Hugo Motta nega acordo com oposição após desocupação do plenário da Câmara dos Deputados
Presidente da Câmara enfatizou que a decisão de retomar a agenda legislativa foi uma prerrogativa sua, exercida sem concessões
Marina Ramos/Câmara dos Deputados
O presidente da Câmara dos Deputados, Hugo Motta (Republicanos-PB), afirmou, nesta quinta-feira (7), que a retomada dos trabalhos no Plenário não está vinculada a qualquer tipo de negociação com a oposição. A declaração foi feita durante entrevista coletiva, após a volta das votações legislativas suspensas por protestos ligados à prisão do ex-presidente Jair Bolsonaro (PL). As informações são do G1.
A retomada das atividades legislativas, segundo Motta, não esteve condicionada a nenhuma negociação de pautas específicas com os blocos partidários. O presidente da Casa fez questão de rechaçar informações que circulavam na imprensa sobre um suposto acerto para que as votações fossem reiniciadas, buscando dissipar a percepção de que a instituição teria cedido a pressões.
“A presidência da Câmara é inegociável, quero que isso fique bem claro”, afirmou Hugo Motta.
Ele enfatizou que a decisão de retomar a agenda legislativa foi uma prerrogativa sua, exercida sem concessões. “A retomada dos trabalhos não está vinculada a nenhuma pauta”, complementou o parlamentar.
Motta enfatiza independência da presidência da Casa
Na ocasião, Motta também reforçou a independência da cadeira que ocupa. “O presidente da Câmara não negocia suas prerrogativas, nem com a oposição, nem com o governo, nem com ninguém”, declarou.
O presidente também assegurou que não abrirá mão do papel institucional que a Casa deve cumprir. Segundo ele, a solução para o impasse foi construída com base no diálogo, buscando uma saída com o menor impacto para o funcionamento do Legislativo e garantindo a volta à normalidade.
Entenda tensão no Congresso Nacional
O impasse teve início na terça-feira (5), quando aliados de Bolsonaro obstruíram os trabalhos da Mesa Diretora. A ação foi um protesto contra a ordem de prisão domiciliar do ex-presidente, determinada pelo ministro Alexandre de Moraes, do Supremo Tribunal Federal (STF), e uma tentativa de pressionar pela análise de pautas de seu interesse.
O movimento da oposição, que travou o funcionamento da Câmara por quase dois dias, buscava forçar a discussão de temas como a anistia para os condenados pelos atos de 8 de janeiro e o fim do foro por prerrogativa de função.
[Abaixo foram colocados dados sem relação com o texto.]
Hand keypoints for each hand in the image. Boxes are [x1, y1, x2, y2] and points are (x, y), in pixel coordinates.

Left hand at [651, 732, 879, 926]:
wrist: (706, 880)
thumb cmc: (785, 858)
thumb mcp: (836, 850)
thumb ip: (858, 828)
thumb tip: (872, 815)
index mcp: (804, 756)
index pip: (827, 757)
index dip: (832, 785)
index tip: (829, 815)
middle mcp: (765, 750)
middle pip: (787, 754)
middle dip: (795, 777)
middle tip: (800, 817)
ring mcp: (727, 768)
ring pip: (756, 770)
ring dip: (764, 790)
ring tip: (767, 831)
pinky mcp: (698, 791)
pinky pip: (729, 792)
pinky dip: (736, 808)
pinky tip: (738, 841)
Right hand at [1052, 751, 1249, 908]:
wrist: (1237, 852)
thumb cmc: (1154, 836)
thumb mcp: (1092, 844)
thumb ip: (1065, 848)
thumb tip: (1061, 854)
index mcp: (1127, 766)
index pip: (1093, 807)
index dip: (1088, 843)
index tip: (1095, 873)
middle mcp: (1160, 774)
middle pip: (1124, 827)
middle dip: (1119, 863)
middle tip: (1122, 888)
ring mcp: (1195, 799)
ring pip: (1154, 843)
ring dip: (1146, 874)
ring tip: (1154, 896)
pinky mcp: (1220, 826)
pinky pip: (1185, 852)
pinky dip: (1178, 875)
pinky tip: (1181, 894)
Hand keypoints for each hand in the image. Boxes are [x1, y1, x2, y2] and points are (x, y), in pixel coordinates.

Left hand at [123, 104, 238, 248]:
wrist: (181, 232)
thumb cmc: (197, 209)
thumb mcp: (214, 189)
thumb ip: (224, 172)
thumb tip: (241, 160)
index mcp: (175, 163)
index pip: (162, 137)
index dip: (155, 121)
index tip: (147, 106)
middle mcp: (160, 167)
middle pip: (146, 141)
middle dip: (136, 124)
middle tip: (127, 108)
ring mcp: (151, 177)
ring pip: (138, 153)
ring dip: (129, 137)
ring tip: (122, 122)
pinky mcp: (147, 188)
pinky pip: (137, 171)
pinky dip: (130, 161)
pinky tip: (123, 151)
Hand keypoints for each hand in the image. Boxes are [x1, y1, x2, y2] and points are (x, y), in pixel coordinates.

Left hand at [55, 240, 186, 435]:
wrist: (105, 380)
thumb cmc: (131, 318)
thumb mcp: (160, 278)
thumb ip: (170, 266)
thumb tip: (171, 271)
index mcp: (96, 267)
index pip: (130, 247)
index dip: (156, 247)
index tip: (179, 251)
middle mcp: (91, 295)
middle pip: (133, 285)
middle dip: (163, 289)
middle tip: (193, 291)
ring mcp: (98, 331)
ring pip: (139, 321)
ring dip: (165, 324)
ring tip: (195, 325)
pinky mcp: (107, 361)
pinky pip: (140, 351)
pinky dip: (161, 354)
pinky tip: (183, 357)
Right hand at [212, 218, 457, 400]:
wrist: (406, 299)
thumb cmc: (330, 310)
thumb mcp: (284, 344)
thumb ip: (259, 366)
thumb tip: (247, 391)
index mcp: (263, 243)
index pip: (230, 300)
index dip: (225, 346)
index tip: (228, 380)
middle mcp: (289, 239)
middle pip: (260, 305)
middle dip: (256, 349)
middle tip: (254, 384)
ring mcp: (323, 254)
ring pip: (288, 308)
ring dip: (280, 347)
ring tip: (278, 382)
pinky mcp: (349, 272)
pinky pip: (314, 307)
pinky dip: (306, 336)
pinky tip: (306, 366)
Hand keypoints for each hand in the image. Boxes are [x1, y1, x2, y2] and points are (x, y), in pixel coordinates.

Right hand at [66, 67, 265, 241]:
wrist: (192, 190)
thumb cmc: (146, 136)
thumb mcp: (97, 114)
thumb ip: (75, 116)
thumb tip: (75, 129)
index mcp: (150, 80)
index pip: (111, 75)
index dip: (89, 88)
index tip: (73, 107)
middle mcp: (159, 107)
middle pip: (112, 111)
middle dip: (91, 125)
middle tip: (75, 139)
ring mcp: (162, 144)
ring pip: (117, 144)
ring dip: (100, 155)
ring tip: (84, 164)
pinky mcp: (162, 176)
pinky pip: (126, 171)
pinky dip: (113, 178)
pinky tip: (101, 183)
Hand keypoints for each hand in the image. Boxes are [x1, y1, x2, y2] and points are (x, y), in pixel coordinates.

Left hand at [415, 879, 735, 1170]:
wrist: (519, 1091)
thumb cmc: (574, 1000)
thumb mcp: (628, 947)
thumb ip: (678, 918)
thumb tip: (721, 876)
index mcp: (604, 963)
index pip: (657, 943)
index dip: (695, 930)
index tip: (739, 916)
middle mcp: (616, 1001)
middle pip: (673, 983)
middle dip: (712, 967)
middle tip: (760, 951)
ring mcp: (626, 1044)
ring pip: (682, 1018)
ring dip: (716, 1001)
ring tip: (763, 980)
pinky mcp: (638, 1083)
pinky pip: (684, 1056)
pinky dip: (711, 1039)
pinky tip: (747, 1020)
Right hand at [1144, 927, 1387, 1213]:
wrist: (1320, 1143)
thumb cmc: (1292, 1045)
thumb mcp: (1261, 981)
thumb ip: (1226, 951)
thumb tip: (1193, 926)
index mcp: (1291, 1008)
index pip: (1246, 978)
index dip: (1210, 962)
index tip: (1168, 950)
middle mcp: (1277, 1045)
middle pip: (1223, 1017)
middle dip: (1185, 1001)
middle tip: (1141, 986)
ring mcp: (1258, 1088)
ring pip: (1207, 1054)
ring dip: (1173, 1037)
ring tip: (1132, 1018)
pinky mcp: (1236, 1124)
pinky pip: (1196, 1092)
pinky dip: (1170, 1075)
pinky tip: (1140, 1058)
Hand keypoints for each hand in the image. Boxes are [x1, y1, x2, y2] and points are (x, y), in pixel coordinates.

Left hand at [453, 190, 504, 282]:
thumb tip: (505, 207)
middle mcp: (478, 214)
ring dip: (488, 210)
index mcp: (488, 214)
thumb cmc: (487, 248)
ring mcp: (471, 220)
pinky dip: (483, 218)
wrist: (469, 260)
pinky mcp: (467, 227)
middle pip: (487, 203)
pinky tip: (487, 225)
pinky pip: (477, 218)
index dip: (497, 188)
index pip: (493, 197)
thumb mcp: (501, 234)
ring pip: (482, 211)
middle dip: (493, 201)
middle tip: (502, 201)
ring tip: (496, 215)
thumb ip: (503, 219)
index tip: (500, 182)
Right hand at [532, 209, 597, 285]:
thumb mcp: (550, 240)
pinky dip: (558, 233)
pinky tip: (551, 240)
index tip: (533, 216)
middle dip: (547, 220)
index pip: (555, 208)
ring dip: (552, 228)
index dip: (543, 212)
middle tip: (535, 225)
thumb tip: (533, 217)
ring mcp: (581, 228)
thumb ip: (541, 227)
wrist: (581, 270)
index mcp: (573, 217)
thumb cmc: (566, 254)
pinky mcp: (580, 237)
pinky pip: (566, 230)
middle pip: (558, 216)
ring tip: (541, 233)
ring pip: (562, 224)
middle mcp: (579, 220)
Para isso, deputados ocuparam fisicamente o plenário principal da Casa.
A situação só foi desmobilizada no início da noite de quarta-feira, após uma série de reuniões e negociações com a base governista e com os próprios aliados do ex-presidente. O episódio incluiu momentos de tensão, com empurra-empurra e uma tentativa de Motta de reassumir a cadeira da presidência, que estava ocupada.
Horas após as cenas de confronto, Hugo Motta avaliou que o desfecho representou a “solução menos traumática para que a Casa pudesse retomar a sua normalidade”. Ele creditou o resultado à capacidade de negociação entre as diferentes forças políticas presentes no parlamento. “Penso que, mais uma vez, o diálogo prevaleceu”, disse Motta.
“Nós tivemos a capacidade de conversar o dia todo com todas as lideranças, de poder demonstrar que nós não abriríamos mão de reabrir os trabalhos ontem, conforme o nosso regimento prevê, respeitando a nossa Constituição”, afirmou o presidente.
A articulação para a retomada dos trabalhos contou com a participação do ex-presidente da Câmara, Arthur Lira (PP-AL). Em um momento de alta tensão, o líder do PL, Sóstenes Cavalcante (RJ), dirigiu-se ao gabinete de Lira para que ele atuasse nas negociações, logo após Motta ameaçar com a suspensão de mandatos dos parlamentares que obstruíam o plenário.
Questionado sobre a influência de seu antecessor, Motta descreveu Lira como um “amigo” e considerou sua participação “natural” diante da gravidade da situação. “É natural que todos possam colaborar em momentos como aquele que nós vivemos nos últimos dias. Foi uma tensão que, acredito eu, a Casa não viveu na sua história recente”, declarou.
Hugo Motta considera medidas disciplinares
Antes da resolução do conflito, a Secretaria-Geral da Mesa havia emitido um comunicado alertando que “quaisquer condutas que tenham por finalidade impedir ou obstaculizar as atividades legislativas” poderiam resultar na suspensão imediata do mandato. Hugo Motta confirmou a jornalistas que “providências” seriam tomadas ainda nesta quinta-feira.